Your assignment:
Once the line with "На складе в Москве" is found in the data, output it and each following line exactly, up to and including the line with "долговечный материал. Шелк", and nothing before or after.

Input data:
──────
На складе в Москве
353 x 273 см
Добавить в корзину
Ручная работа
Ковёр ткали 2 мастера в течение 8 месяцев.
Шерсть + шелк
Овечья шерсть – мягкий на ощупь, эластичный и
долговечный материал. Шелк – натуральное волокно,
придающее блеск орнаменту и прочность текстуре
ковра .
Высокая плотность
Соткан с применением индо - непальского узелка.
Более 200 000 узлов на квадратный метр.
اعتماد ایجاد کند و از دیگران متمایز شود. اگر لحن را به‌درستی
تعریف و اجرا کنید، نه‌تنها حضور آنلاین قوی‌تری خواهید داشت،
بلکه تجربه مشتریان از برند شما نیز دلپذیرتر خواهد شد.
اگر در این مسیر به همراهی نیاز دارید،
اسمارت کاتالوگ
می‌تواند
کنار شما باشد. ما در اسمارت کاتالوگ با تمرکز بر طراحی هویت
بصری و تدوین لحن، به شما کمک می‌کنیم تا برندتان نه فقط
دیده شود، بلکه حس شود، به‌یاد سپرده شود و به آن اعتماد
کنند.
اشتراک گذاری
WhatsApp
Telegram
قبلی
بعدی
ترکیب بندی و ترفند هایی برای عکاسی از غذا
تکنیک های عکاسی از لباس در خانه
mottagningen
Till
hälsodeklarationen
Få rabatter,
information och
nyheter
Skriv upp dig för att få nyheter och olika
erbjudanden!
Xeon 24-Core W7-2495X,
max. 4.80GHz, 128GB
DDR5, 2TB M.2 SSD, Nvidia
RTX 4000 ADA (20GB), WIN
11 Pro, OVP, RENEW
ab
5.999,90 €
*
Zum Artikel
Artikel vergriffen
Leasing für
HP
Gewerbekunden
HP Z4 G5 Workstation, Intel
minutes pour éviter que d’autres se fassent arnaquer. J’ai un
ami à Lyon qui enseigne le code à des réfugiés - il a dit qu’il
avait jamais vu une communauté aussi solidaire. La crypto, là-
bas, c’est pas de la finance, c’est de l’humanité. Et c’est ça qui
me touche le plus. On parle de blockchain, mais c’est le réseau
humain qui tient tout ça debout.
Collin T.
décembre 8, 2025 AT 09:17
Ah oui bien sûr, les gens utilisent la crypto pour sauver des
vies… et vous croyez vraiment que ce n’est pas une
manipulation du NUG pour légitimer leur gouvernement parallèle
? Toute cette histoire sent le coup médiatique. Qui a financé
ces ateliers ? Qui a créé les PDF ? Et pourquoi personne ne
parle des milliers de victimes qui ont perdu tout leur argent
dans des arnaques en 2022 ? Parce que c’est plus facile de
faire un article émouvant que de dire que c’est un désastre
──────
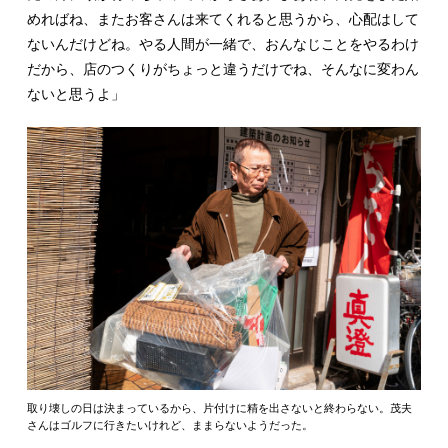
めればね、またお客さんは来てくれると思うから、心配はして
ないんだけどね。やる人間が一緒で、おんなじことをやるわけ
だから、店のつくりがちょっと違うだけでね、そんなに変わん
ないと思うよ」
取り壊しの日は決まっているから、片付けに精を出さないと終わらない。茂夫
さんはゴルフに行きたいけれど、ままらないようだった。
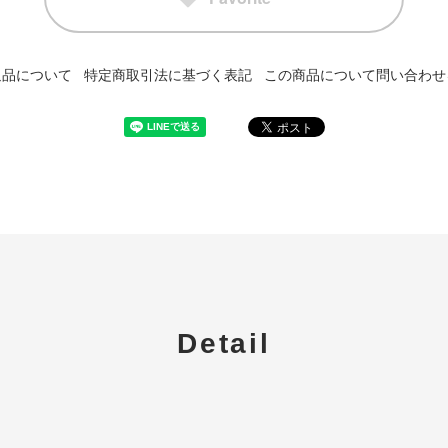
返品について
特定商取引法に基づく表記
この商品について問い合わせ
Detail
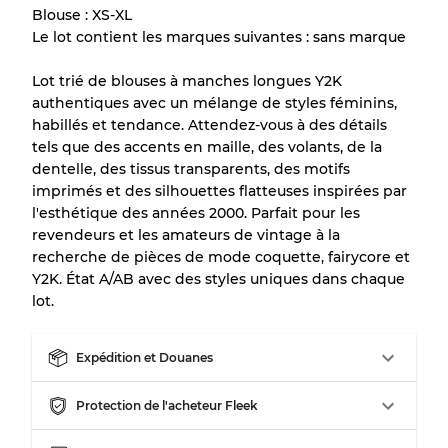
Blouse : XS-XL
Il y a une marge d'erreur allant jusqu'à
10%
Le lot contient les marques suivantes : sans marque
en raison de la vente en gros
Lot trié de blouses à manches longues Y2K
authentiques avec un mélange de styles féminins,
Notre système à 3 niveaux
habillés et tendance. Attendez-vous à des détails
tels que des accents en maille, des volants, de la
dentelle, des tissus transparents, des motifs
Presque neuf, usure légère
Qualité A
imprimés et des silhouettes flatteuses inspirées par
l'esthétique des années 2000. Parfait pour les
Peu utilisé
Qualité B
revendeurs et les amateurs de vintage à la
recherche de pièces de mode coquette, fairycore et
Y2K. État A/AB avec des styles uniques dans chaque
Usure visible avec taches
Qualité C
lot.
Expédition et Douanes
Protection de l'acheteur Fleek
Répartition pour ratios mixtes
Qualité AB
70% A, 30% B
──────
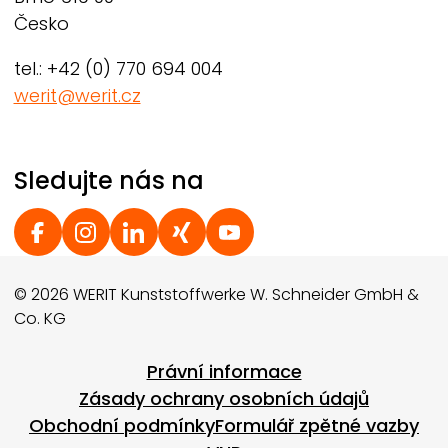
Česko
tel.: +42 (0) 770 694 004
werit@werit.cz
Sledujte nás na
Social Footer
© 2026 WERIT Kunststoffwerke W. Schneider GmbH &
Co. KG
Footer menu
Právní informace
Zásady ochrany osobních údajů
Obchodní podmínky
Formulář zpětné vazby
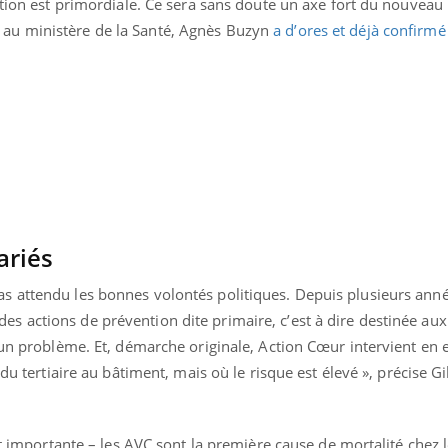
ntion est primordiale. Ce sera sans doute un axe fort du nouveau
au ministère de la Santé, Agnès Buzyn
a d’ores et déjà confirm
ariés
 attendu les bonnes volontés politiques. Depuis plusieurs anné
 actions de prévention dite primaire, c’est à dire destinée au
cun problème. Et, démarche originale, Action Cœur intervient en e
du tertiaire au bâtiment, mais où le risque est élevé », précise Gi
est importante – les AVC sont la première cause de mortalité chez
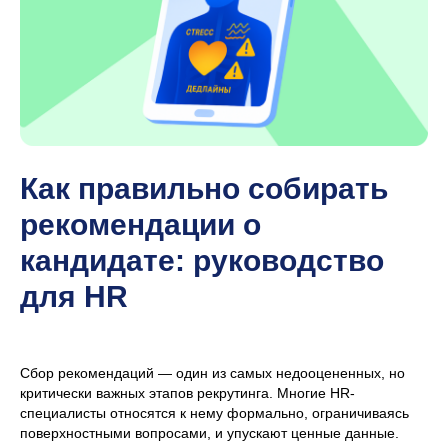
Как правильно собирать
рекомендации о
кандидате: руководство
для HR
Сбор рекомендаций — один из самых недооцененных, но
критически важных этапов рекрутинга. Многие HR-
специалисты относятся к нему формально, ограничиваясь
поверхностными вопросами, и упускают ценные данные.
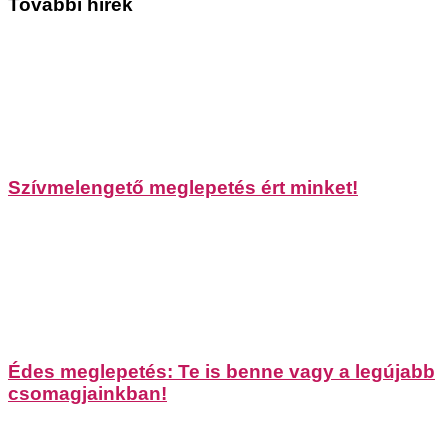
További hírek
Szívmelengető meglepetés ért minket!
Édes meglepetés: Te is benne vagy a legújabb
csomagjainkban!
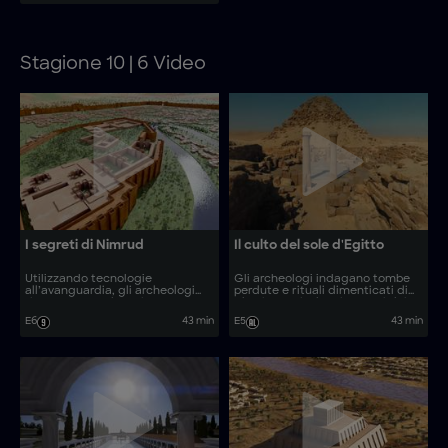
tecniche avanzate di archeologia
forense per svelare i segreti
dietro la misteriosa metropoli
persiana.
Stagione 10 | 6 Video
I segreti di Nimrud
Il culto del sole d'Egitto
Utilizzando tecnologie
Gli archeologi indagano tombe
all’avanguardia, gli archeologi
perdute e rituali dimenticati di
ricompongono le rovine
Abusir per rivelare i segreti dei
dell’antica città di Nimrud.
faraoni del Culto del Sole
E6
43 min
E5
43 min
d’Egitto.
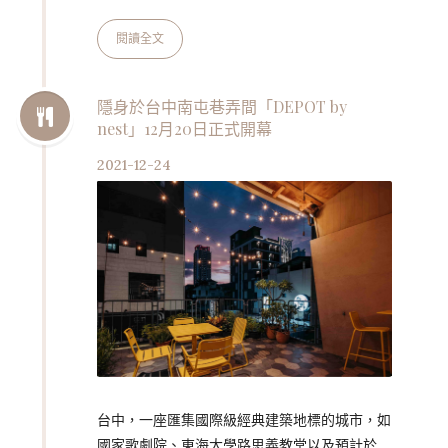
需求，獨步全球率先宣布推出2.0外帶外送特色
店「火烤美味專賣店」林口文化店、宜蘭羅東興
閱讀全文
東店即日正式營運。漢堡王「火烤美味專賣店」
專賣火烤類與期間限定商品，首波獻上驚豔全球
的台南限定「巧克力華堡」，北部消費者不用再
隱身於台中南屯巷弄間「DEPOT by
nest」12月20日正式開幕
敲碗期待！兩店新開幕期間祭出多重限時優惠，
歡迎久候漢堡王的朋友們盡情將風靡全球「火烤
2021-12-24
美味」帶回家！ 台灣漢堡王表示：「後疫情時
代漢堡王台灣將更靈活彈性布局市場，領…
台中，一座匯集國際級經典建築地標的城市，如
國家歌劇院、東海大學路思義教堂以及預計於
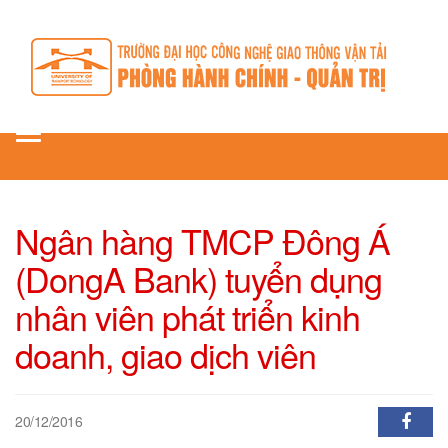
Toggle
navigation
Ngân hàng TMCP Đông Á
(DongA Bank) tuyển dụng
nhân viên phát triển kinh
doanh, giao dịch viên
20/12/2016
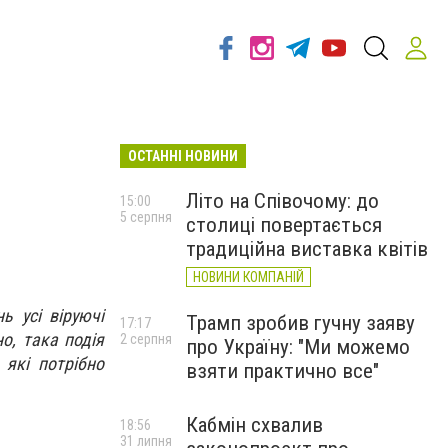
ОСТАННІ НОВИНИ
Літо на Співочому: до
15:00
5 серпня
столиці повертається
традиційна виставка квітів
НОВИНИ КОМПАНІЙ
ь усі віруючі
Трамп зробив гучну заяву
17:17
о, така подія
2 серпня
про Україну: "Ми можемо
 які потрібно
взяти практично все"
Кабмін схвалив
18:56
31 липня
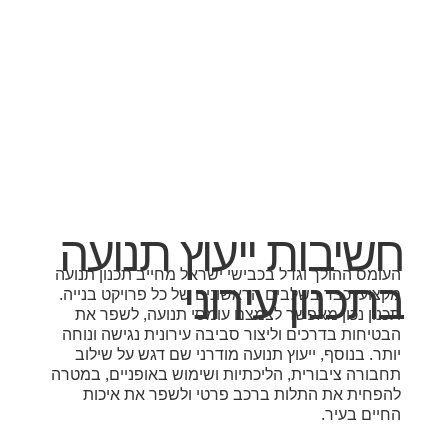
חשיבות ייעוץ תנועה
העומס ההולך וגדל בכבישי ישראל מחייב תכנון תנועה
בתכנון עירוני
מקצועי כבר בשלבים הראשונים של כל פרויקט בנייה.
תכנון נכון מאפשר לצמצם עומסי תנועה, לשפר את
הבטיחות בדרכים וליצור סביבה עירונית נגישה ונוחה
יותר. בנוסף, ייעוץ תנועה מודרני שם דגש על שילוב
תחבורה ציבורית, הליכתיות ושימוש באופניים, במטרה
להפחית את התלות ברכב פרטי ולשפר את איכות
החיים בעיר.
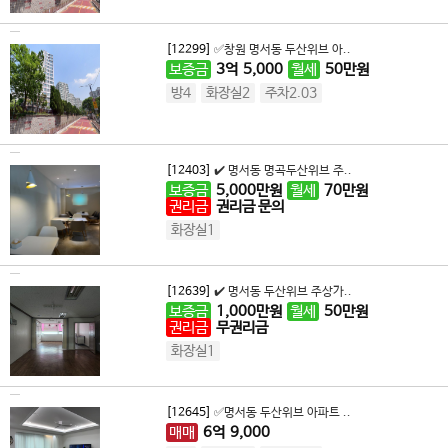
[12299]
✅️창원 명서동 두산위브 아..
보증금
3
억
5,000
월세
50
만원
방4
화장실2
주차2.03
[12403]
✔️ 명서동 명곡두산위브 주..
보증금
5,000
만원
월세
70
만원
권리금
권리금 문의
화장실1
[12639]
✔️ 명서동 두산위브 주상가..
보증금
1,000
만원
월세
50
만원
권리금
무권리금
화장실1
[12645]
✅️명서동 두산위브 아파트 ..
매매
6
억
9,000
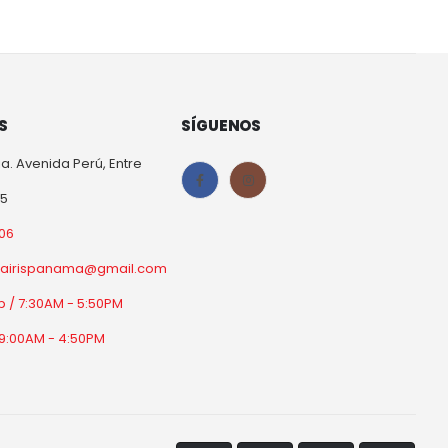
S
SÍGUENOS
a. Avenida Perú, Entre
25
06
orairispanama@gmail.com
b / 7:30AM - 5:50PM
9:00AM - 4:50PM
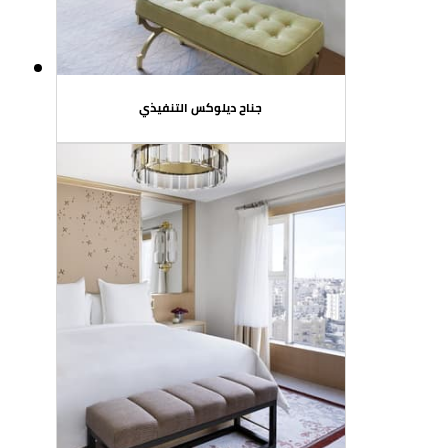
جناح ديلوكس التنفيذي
──────
Output for this exercise:
На складе в Москве
353 x 273 см
Добавить в корзину
Ручная работа
Ковёр ткали 2 мастера в течение 8 месяцев.
Шерсть + шелк
Овечья шерсть – мягкий на ощупь, эластичный и
долговечный материал. Шелк – натуральное волокно,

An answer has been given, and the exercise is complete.